About this exercise: Please copy out each line of the entries in which "shoulder" appears.

[Dataset excerpts]
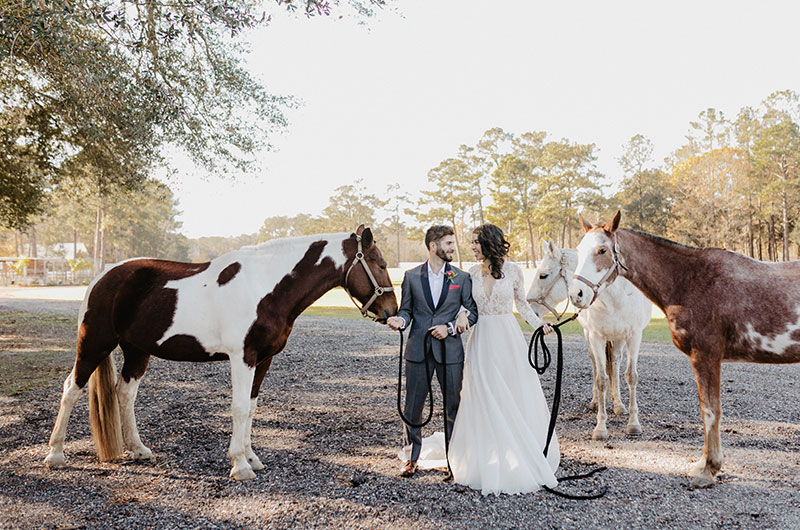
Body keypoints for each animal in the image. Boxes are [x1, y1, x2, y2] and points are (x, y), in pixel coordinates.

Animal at [44, 223, 396, 478]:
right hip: (94, 343)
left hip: (136, 351)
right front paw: (239, 465)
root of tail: (102, 277)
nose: (391, 311)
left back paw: (139, 450)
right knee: (71, 389)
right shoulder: (243, 358)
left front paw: (252, 458)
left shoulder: (263, 360)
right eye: (380, 264)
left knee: (124, 393)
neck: (265, 286)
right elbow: (239, 408)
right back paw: (55, 454)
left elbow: (251, 408)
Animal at [528, 239, 652, 438]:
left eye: (543, 275)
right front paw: (600, 427)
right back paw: (596, 401)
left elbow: (631, 376)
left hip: (618, 338)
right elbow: (601, 379)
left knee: (615, 362)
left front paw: (633, 424)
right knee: (595, 362)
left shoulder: (634, 336)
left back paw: (618, 404)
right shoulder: (596, 336)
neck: (615, 295)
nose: (531, 310)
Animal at [568, 210, 800, 486]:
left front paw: (708, 469)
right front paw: (706, 464)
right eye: (578, 251)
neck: (691, 280)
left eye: (602, 250)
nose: (576, 294)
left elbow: (710, 410)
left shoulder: (706, 356)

Written response:
right shoulder: (243, 358)
left shoulder: (263, 360)
left shoulder: (634, 336)
right shoulder: (596, 336)
left shoulder: (706, 356)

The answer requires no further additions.